Interpretive Summary: Since 1995 in the US there have been numerous outbreaks of foodborne illness due to consumption of raw alfalfa and other types of sprouts contaminated with the human bacterial pathogens Salmonella and Escherichia coli O157:H7. The first US outbreak due to consumption of contaminated mung bean sprouts occurred in California in April 2000. The sprouts were contaminated with Salmonella. The primary source of contamination for almost all sprout-related outbreaks is the seed used for sprouting. Thus, effective means of sanitizing mung bean and other sprouting seed before germination and growth are needed. In this study we determined the effectiveness of chlorine treatments with or without adjusting the sanitizer solutions to a neutral pH for eliminating Salmonella and E. coli O157:H7 from laboratory-inoculated seed. Results indicated that chlorine treatment drastically reduces, but does not eliminate, the pathogens from the seed. The most effective treatment was the use of very high levels of chlorine (16,000 ppm) employed at a neutral pH. This treatment reduced the bacterial population by approximately 99.99 to 99.999%. Treatment with a lower concentration (1,800 ppm) was almost as effective. Treating seed with the highest level of chlorine did not adversly affect the germination of the seed. In conclusion, treatment of mung bean seed with very high levels of chlorine before sprouting will help to ensure the microbial safety of the mung bean sprouts.
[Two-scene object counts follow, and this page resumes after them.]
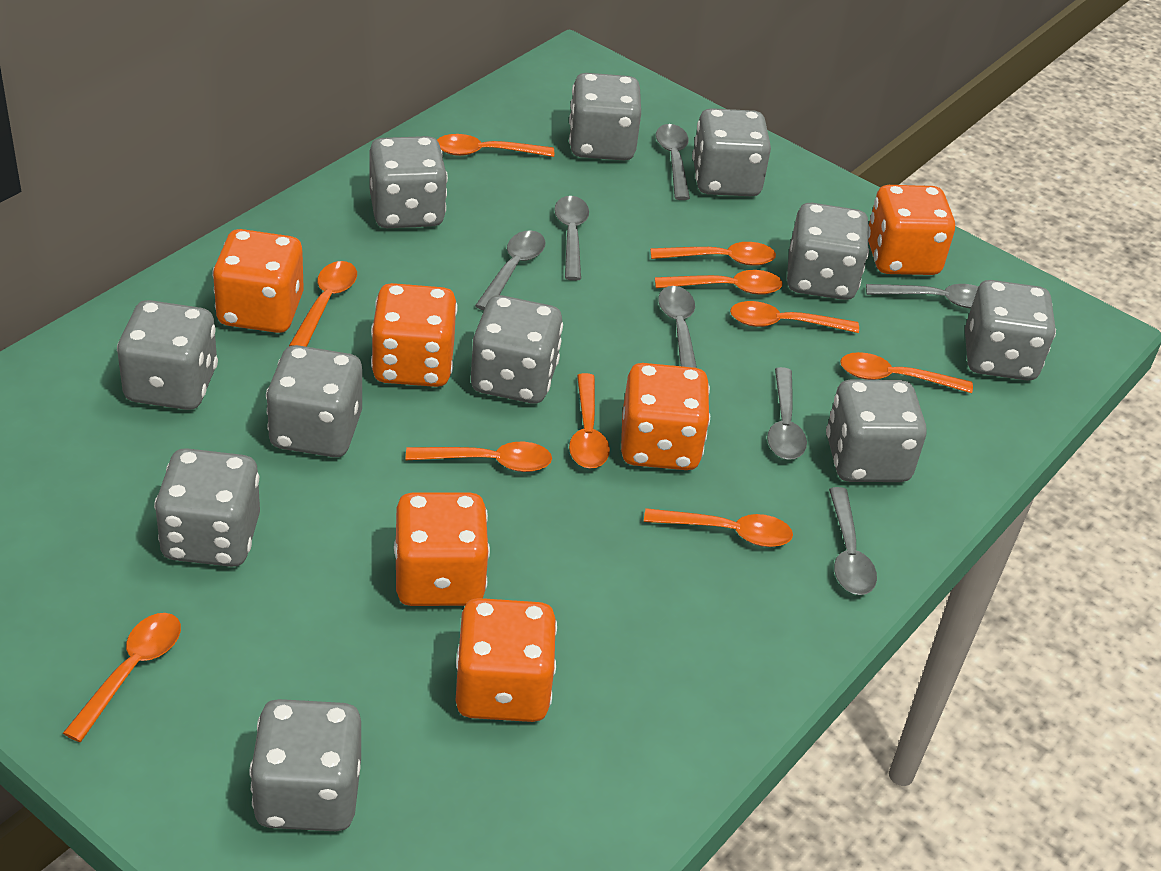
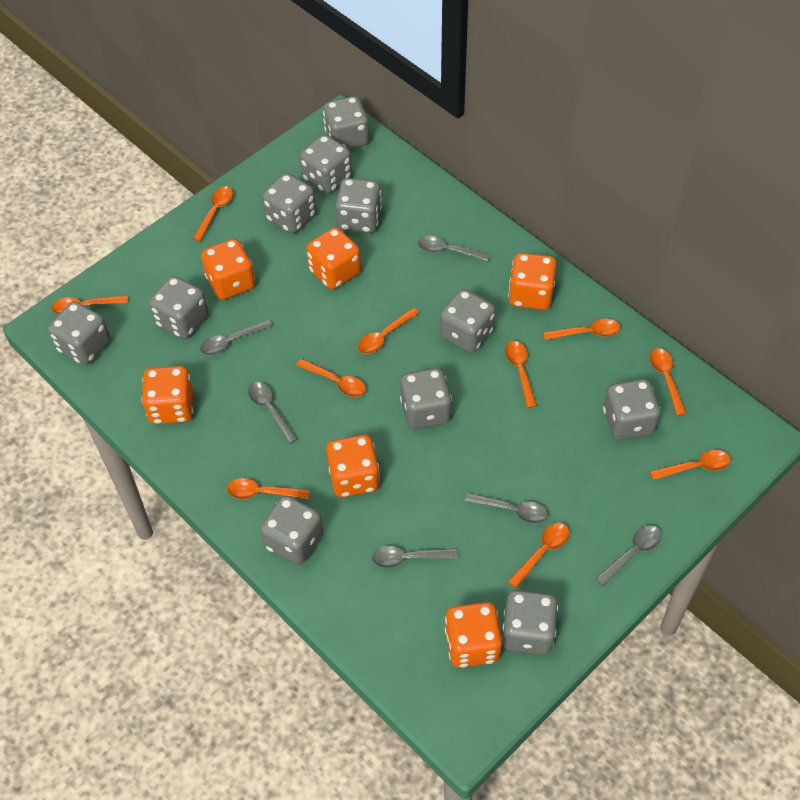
grey spoon: 7 -> 6

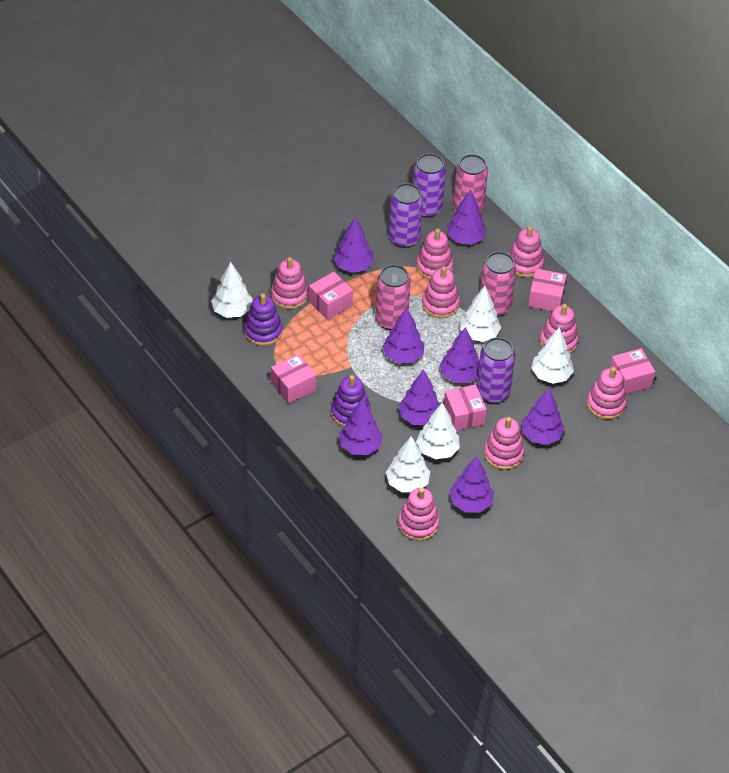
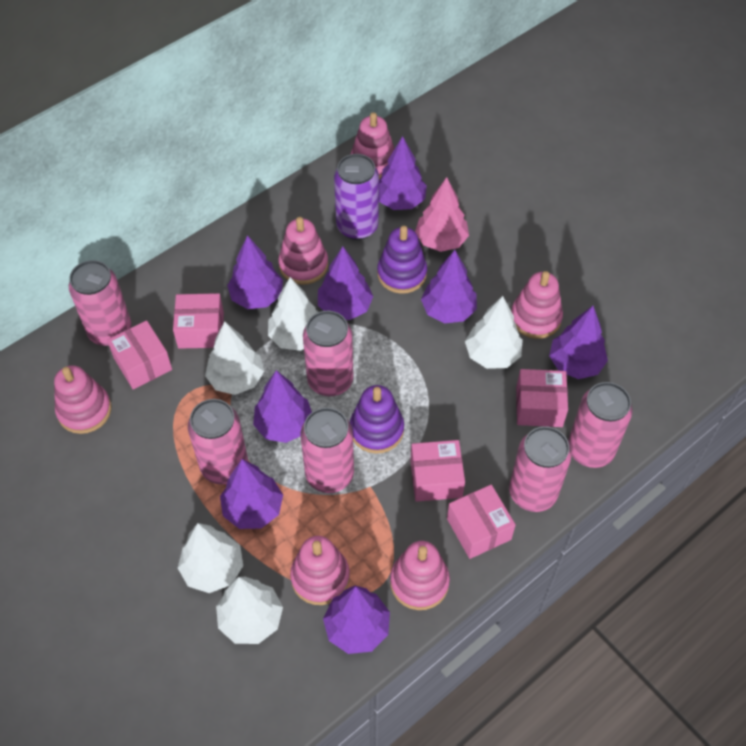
pink can: 3 -> 6
pink stacking toy: 8 -> 6
pink tree: 0 -> 1
purple can: 3 -> 1

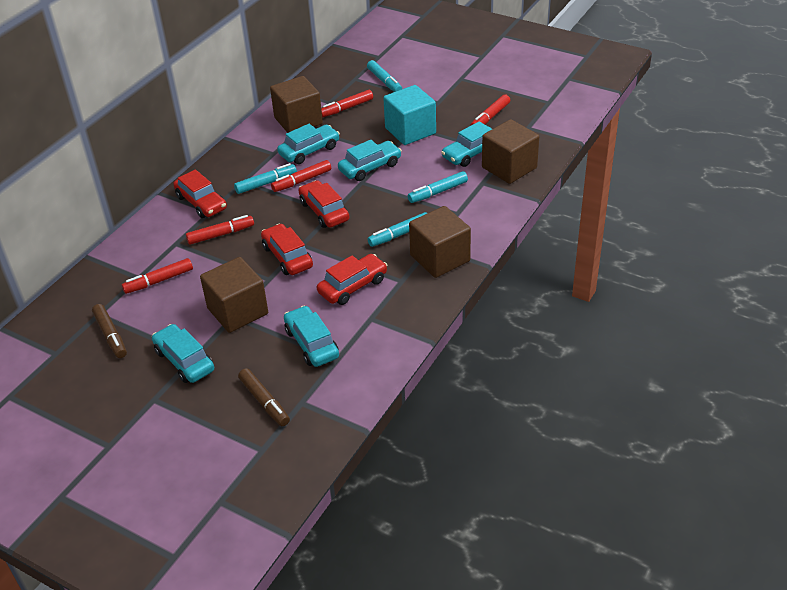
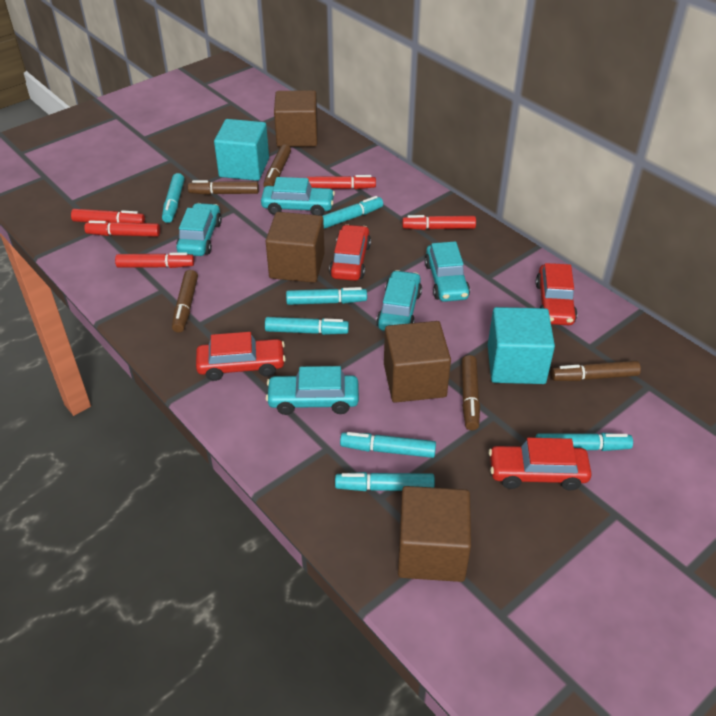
brown marker: 2 -> 5
turquoise cube: 1 -> 2
turquoise marker: 4 -> 7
Technical Abstract: The first US outbreak of foodborne illness due to consumption of contaminated raw mung bean sprouts occurred in the spring of 2000 and was due to contamination with Salmonella enteritidis. In this study we wished to determine if treatment of laboratory-inoculated mung bean seed with chlorine provided by Ca(OCl)2 would eliminate the bacterial pathogens. Treatments (5, 10 and 15 min in duration) with buffered (to pH 6.8) or unbuffered (prepared in sterile tap water) solutions containing 1,800 to 18,000 ppm free chlorine were compared. In order to mimic common commercial practices, seed was rinsed before and after treatment using sterile tap water. For seed inoculated with a cocktail of strains of E. coli O157:H7, the presence of buffer and longer treatment times (10 to 15 min) resulted in greater log reductions with the maximum log reduction (3.8 log CFU/g) obtained by treating seed for 15 min with 3% (w/v) Ca(OCl)2 in buffer (16,000 ppm free chlorine) in combination with the rinses. A reduction of 3.2 log CFU/g occurred after a 15 min treatment with 0.3% (w/v) Ca(OCl)2 in buffer (1,800 ppm free chlorine). For seed inoculated with a Salmonella cocktail, the greatest reduction (5.02 log CFU/g) was also obtained with a 15 min treatment with 3% Ca(OCl)2 in buffer (16,000 ppm free chlorine) in combination with the rinses. Treatment for 15 min with unbuffered 3% or buffered 0.3% Ca(OCl)2 (18,000 ppm free chlorine and 1,800 ppm free chlorine) resulted in reductions of 4.23 and 3.80 log CFU/g, respectively. Even though the chlorine treatment in combination with the seed rinses appeared to be effective in significantly reducing the populations of the two human pathogens, none of the treatments led to their complete elimination from laboratory-inoculated seed.